“嚯...嚯...嚯....殺.....殺.....殺.....”
陣型前壓,晉北邊軍以悍勇無畏的姿態告訴那些土司兵馬不要懼怕,他們雄壯的身姿給身后之人無窮信心,看著邊軍士兵聽著盾牌慢慢向前,口中整齊劃一的吼聲如同天上驚雷,那些沒怎么經歷過大戰的土司士兵也漸漸地也變得鎮定下來,眼神越來越猙獰。
這次,長槍手手中的槍很奇特,槍桿奇長不說,在槍桿前半部分還分出許多鐵條,就像是樹干分叉一般,又有點像鉤子,只不過鉤子太多了。
李明的兵馬到了,看著嚴陣以待的大陣,他無暇多想,因為這個時候你不打也得打了,九麓山草坡雖然地勢開闊,但并不是廣闊無垠,雙方距離只有十幾丈,你不打別人,別人就得打你。李明沒法后撤了,幾乎不用他下令,那些農民軍士兵已經組陣朝前方的軍陣沖去。兩股洪流碰撞在一起,邊軍步卒一身黑色鎖子甲,遠遠望去猶如一片黑色的潮水,攝人心魄。

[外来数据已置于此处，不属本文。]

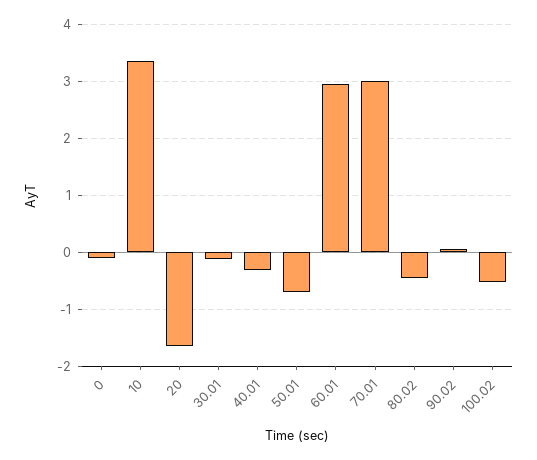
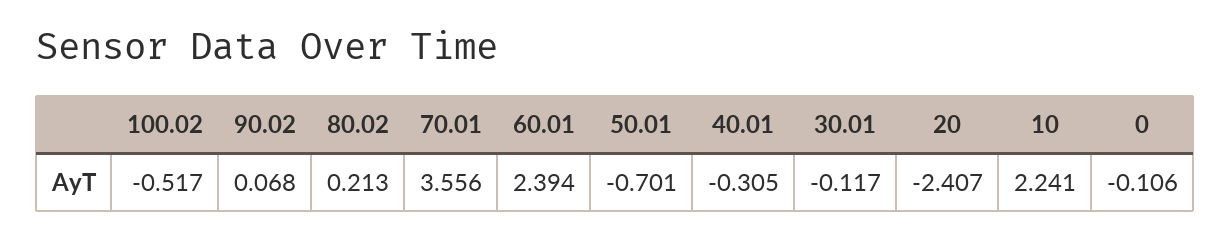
10: 3.4 -> 2.241
20: -1.6 -> -2.407
60.01: 3 -> 2.394
70.01: 3 -> 3.556
80.02: -0.4 -> 0.213

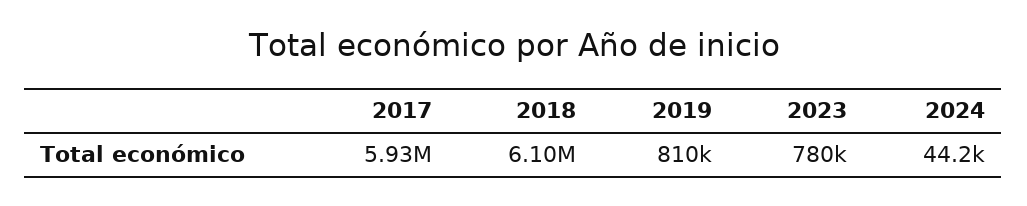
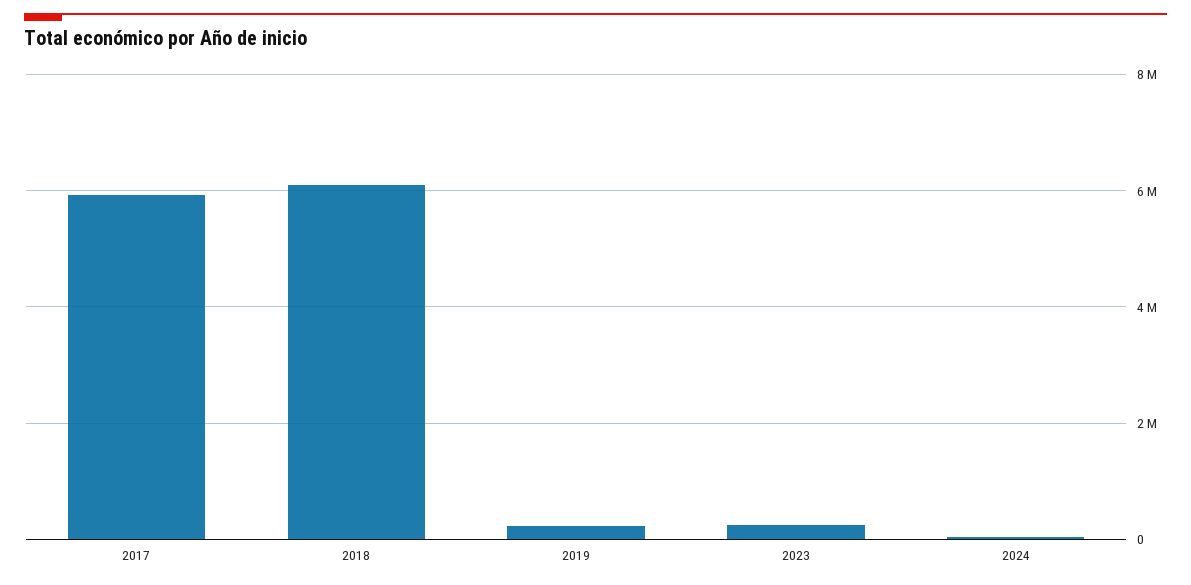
2019: 810000 -> 200000
2023: 780000 -> 200000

雙方陣型碰撞在一起,一名把總立刻向前大吼,“分,長槍收!”
隨著命令,兩塊盾牌立刻斜著向內,直接讓出一條縫隙,古怪的長槍勾住一個農民軍士兵,兩名長槍手拽住槍兵用力一拉,那名農民軍士兵就被拖進陣中,隨后盾牌立刻合上。被拖進陣中的人還沒站起身,幾把鋼刀便砍了下來。
盾牌分分合合,長槍手不斷勾住人往陣中拖,如此配合晉北士兵已經演練過無數次了,配合相當默契,可對那些農民軍士兵來說,這無異于一場噩夢,他們的人不斷減少,卻遲遲沖不破最前方的盾牌陣。晉北邊軍的盾牌與平常盾牌不一樣,厚度多了不少不說,上邊還有兩個把手,一人多高的盾牌由兩個人一起頂著,所以穩固度加強了不少,至少靠單兵能力想要撞倒盾牌是不可能的,除非手中有神兵利器。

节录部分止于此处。